Il cono (o meglio cartoccio), che si crea tenendo ferma una punta e arrotolando su se stesso il foglio di carta paglia  (chiamato così perché anticamente ricavato proprio dalla macerazione della fibra della paglia), viene utilizzato per “asportare” la frittura, dolce o salata che sia,  e poterla gustare girando per le strade di Napoli.

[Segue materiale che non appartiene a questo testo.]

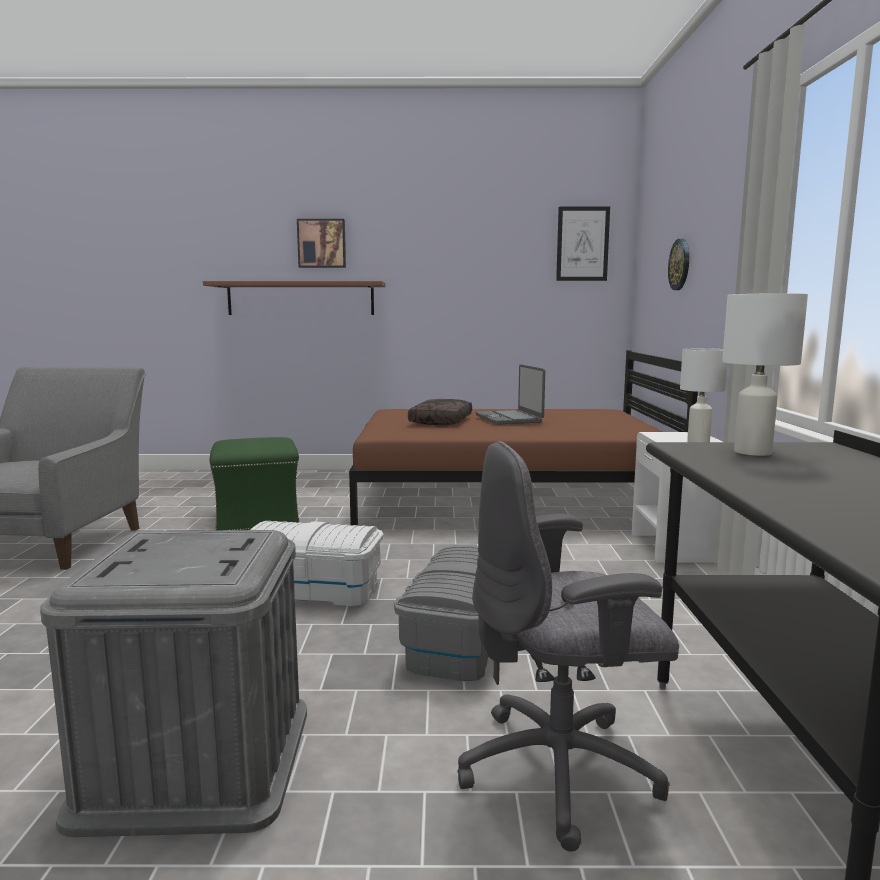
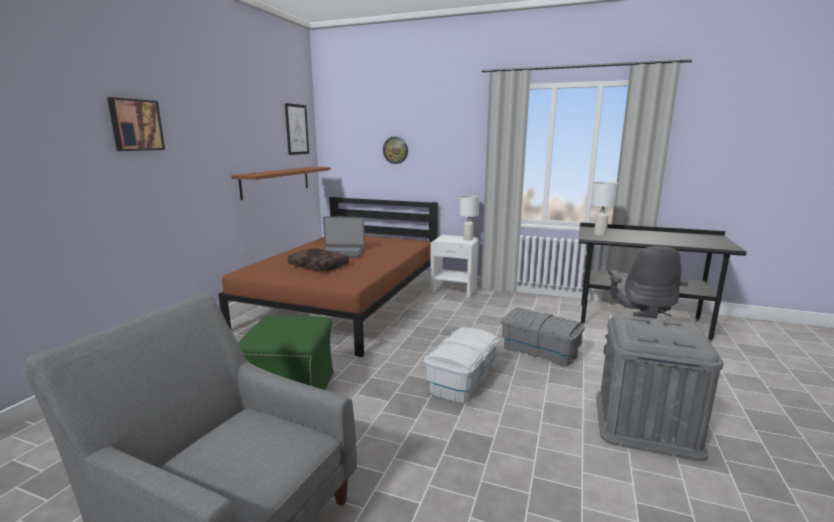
camera: 70 degrees left, 5 degrees up
brown shelf [203,281,385,315] -> brown shelf moved to [231,167,330,200]

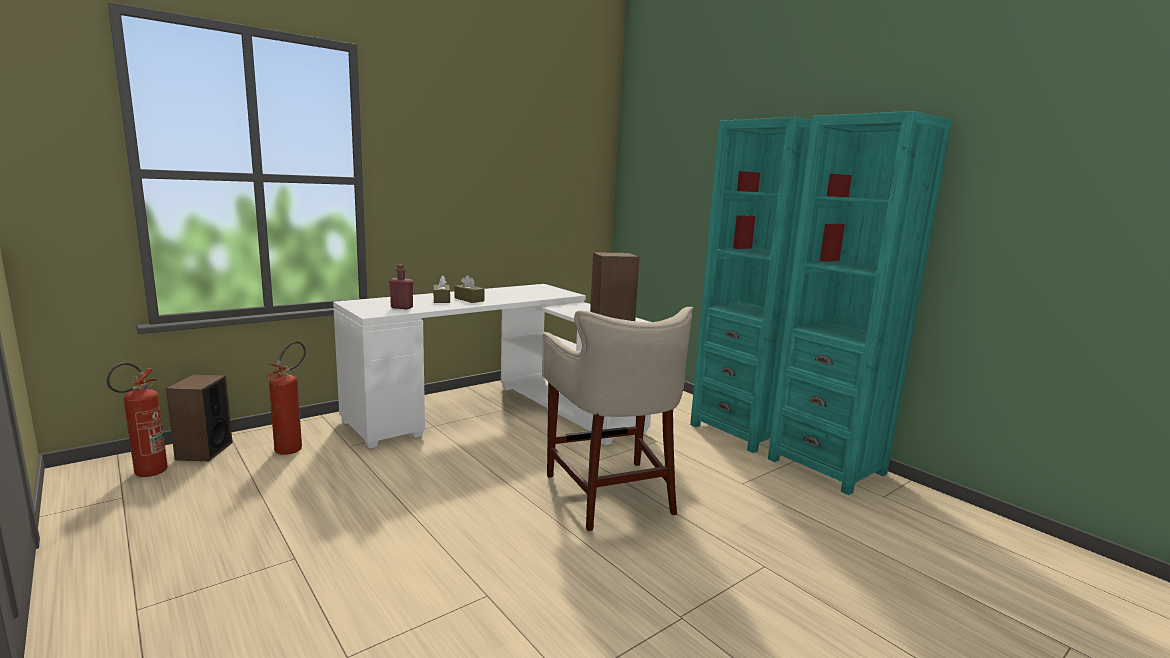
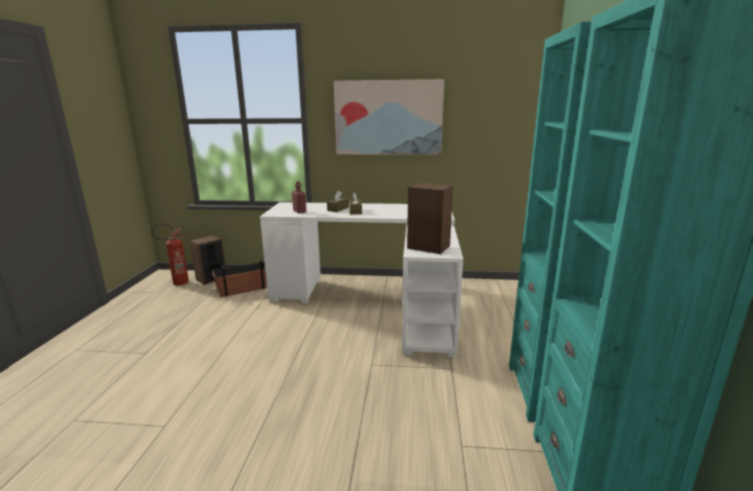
camera: 45 degrees right, 5 degrees up
fire extinguisher [267,341,306,455] -> planter [212,260,267,297]
beige stool [542,307,693,531] -> none
none -> picture [334,79,444,155]

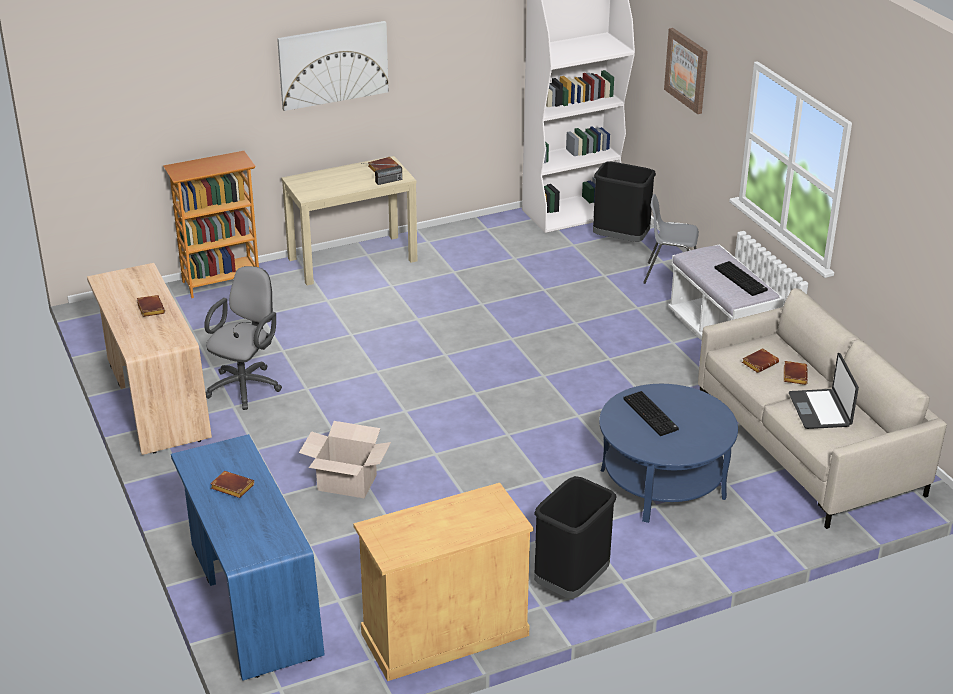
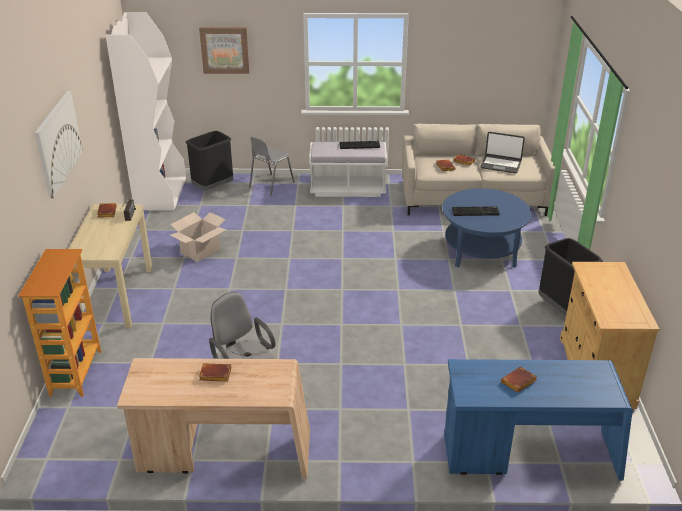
camera: 65 degrees left, 0 degrees up
cardboard box [299,421,391,498] -> cardboard box moved to [170,212,226,262]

Questo modo di consumare alcune pietanze napoletane, era già in uso nel 1800, nato dalla necessità di un popolo povero, che con pochi mezzi ma tanta creatività faceva di necessità virtù (tipica caratteristica del nostro popolo) e si adoperavano, con quello che avevano a disposizione, per il pasto quotidiano.

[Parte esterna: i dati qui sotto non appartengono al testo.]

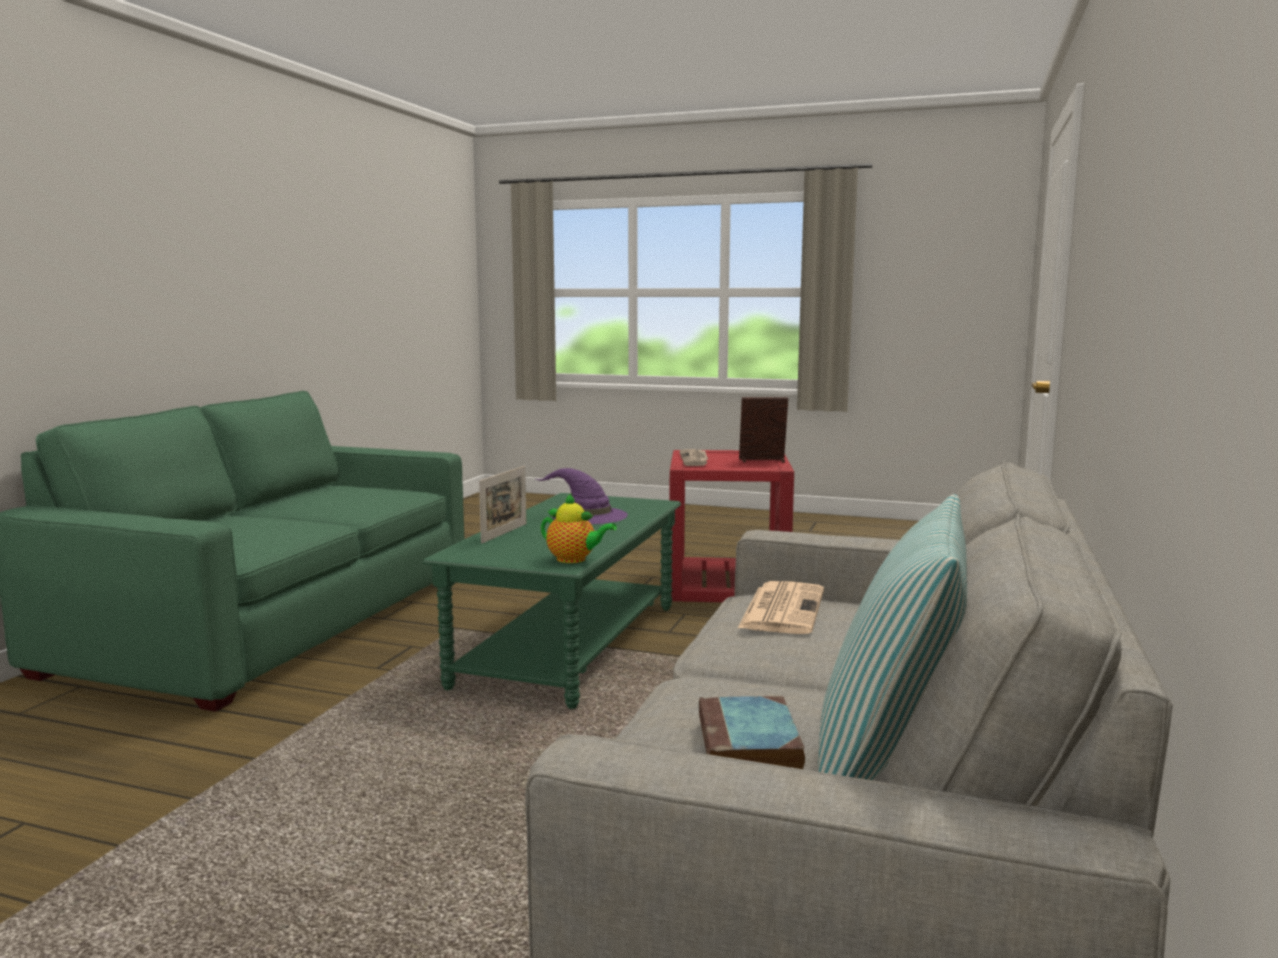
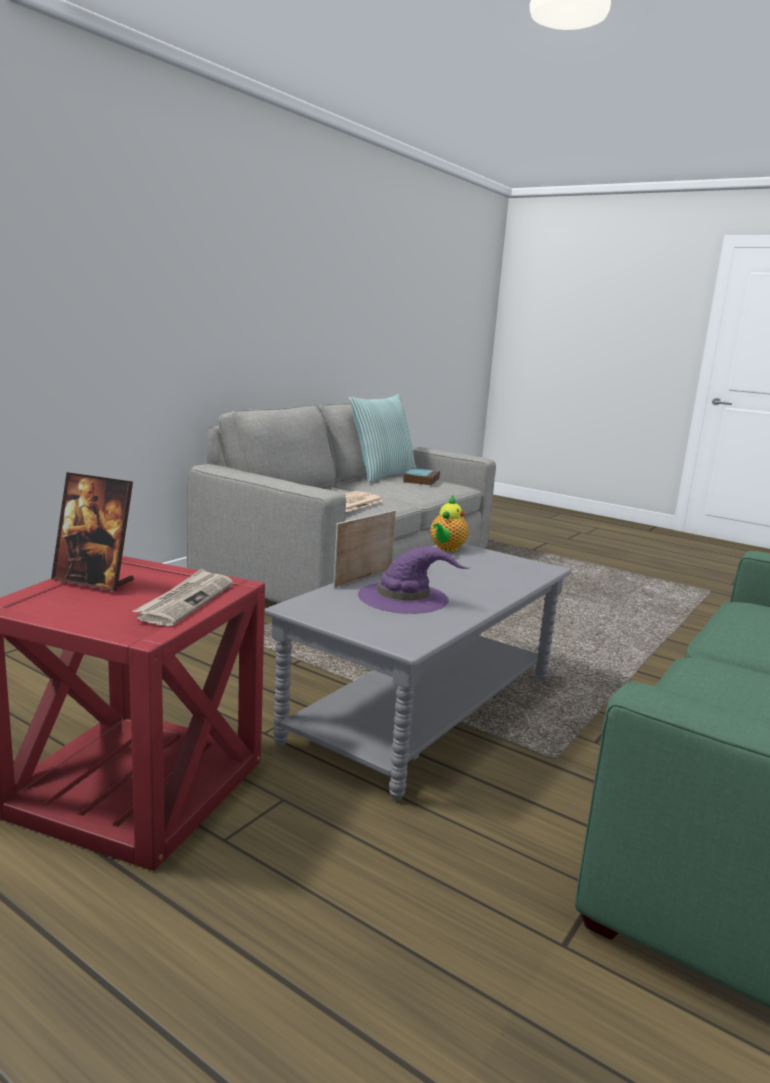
camera: 165 degrees left, 5 degrees up
green coffee table [422,493,681,709] -> grey coffee table [264,544,572,801]
picture frame [479,466,526,544] -> picture frame moved to [334,510,396,588]
teapot [541,493,617,563] -> teapot turned 105 degrees counterclockwise [430,496,469,552]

Nel 1884 Matilde Serao nel “Il Ventre di Napoli” dove scrive che con un soldo si aveva una vasta scelta “… Dal friggitore si ha un cartoccetto di pesciolini che si chiamano “ fragaglia” e che sono il fondo dei panieri dei pescivendoli.” E dallo stesso friggitore si possono avere “… per un soldo, quattro o cinque panzarotti, vale a dire delle frittelline in cui vi è un pezzetto di carciofo, o un torsolino di cavolo, o un frammentino di alici.”

Queste le varietà del cuoppo napoletano:

  • Cuoppo ‘e mare
  • Cuoppo ‘e terra
  • Cuoppo pazzo
  • Cuoppo a otto

Nel cuoppo di mare si metteva frittura di paranza, con calamari, ranfetelle, fravagli, seppioline, gamberi, alici… e tanto limone e pepe.

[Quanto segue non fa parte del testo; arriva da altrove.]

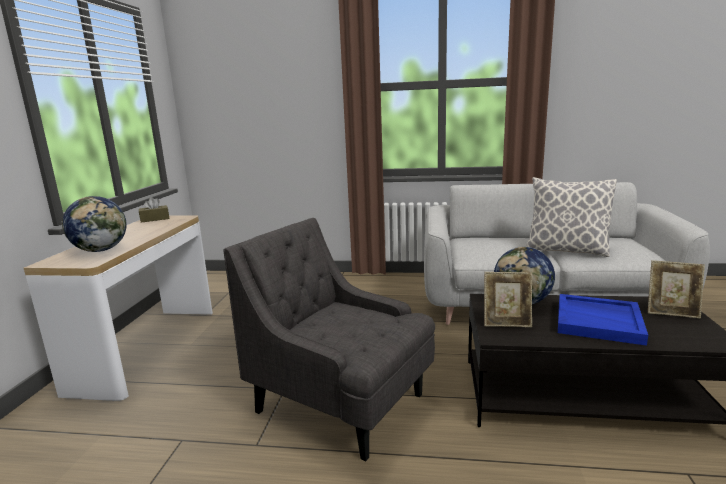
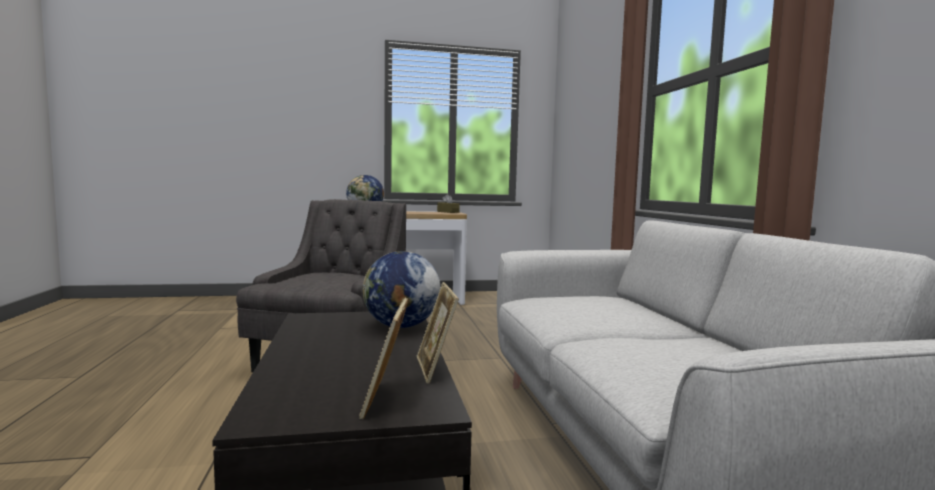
camera: 70 degrees right, 10 degrees down
picture frame [484,272,532,327] -> picture frame moved to [417,282,459,384]
pillow [526,177,617,257] -> none
blue tray [558,294,648,346] -> none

    Nel cuoppo di terra si mettevano pizzette, palle di riso, crocchette di patate, zeppolelle, frittatine  panzarotti e verdure fritte in pastetta.

    Nel cuoppo pazzo andavano crocchette, arancini, verdure pastellate, polenta e bocconcini di mozzarella fritti ed altro.

Il “cuoppo a otto”, data la povertà in cui versava il popolo napoletano, era quello che veniva dato con un pagamento a rate, fino a otto giorni dall’acquisto.

La celebrazione del cuoppo in versi è del poeta Salvatore di Giacomo, drammaturgo e saggista italiano di fine Ottocento, autore di notissime poesie in lingua napoletana, parla proprio della friggitora del cuoppo napoletano nella poesia “Donn’Amalia a Speranzella

Donn’Amalia ‘a Speranzella,
quanno frie paste crisciute,
mena ll’oro’int’ ‘a tiella,
donna’Amalia ‘a Speranzella.

Che bellezza chillu naso
ncriccatiello e appuntatiello,
chella vocca ‘e bammeniello,
e chill’ucchie, e chella faccia
mmiez’ ‘e tìttelle e ‘a vurraccia

Pe sta femmena cianciosa
Io farria qualunque cosa!…
Piscitiello addeventasse,
dint’ ‘o sciore m’avutasse,
m’afferrasse sta manella,
mme menasse ‘int ‘a tiella
donn’Amalia ‘a Speranzella!

Curiosità:

Il cono (quello del cartoccio), si creava tenendo fer-ma una punta e arrotolando su se stesso il foglio di carta paglia  (chiamato così perché anticamente ricavato proprio dalla macerazione della fibra della paglia).